Nationally, the nonpartisan Pew Research Center recently reported that the share of independents in the public, which long ago surpassed the percentages of either Democrats or Republicans, continues to increase. In a 2016 report, based on 2014 data, 39% identify as independents, 32% as Democrats and 23% as Republicans. This is the highest percentage of independents in more than 75 years of public opinion polling, according to Pew.

In a 2014 Gallup poll, 58 percent of U.S. adults also favored having a third party because the Republican and Democratic parties “do such a poor job” representing the American people. Only 35 percent said the two existing major parties do an adequate job of this.

Your willingness to express support for a third party candidate will have one immediate impact. In 2000, the Commission on Presidential Debates (CPD), a private company, approved rules stipulating that, besides being on enough state ballots to win an Electoral College majority, debate participants must clear 15% in pre-debate opinion polls.

At a minimum, if you express your support for another party’s candidate, that person will have a better chance of joining the presidential debates, making Americans more aware of their positions and enhancing the possibility that they will emerge as a serious contender.

Don’t cop out by endorsing write-ins instead. If you agree that voting is about expressing a political preference, write-ins only signal a defection from the two-party system, not support for another person and agenda. Voting for a third party conveys endorsement of a recognizable set of principles, a public platform.

Even if your third party candidate doesn’t win, your vote will have an impact.
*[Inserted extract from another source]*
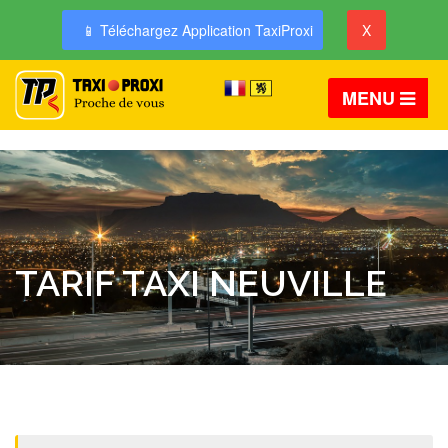
📱 Téléchargez Application TaxiProxi
X
MENU
TARIF TAXI NEUVILLE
Willie Sutton reputedly replied to a reporter’s inquiry as to why he robbed banks by saying “because that’s where the money is.” Politicians follow a similar principle. They go where the votes are. If voters reject the history, values and solutions of Clinton and Trump, other politicians will become more open to alternatives.

Americans will not be throwing away or wasting their votes by casting them for people and policies they support, rather than for the lesser of two evils.

As John Quincy Adams said, “Always vote for principle, though you may vote alone, and you may cherish the sweetest reflection that your vote is never lost.”

The only wasted vote is one that’s not cast at all.